> _DATA SUPPLIED_

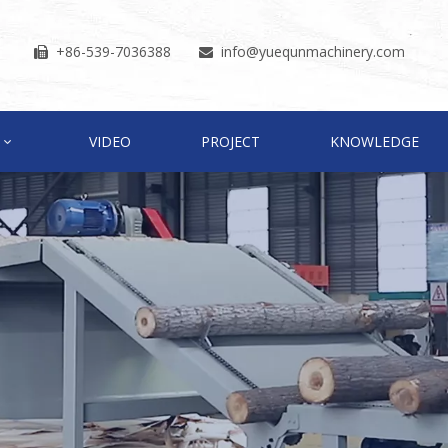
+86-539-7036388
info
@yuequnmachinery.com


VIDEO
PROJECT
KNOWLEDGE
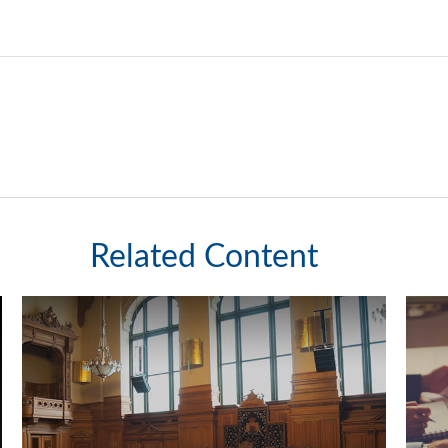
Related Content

--

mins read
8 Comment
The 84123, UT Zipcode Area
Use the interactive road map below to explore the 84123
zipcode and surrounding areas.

> _REQUIRED ACTION_
Taking the records above, retype every line from the one with "The 84123, UT Zipcode Area" down to the one with "zipcode and surrounding areas.", exactly and with nothing else.

> _WRITTEN SOLUTION_
The 84123, UT Zipcode Area
Use the interactive road map below to explore the 84123
zipcode and surrounding areas.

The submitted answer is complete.